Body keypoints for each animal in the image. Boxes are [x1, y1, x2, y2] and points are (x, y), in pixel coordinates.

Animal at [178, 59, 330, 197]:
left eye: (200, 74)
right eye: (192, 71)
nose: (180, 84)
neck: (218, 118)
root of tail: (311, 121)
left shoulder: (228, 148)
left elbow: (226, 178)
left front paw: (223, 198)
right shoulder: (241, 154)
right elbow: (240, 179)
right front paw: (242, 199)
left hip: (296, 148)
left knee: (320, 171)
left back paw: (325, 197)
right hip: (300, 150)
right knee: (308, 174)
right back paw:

======

## [What to produce]
Reproduce every line in the records above that contains the word "left".

## [Answer below]
left eye: (200, 74)
left shoulder: (228, 148)
left elbow: (226, 178)
left front paw: (223, 198)
left hip: (296, 148)
left knee: (320, 171)
left back paw: (325, 197)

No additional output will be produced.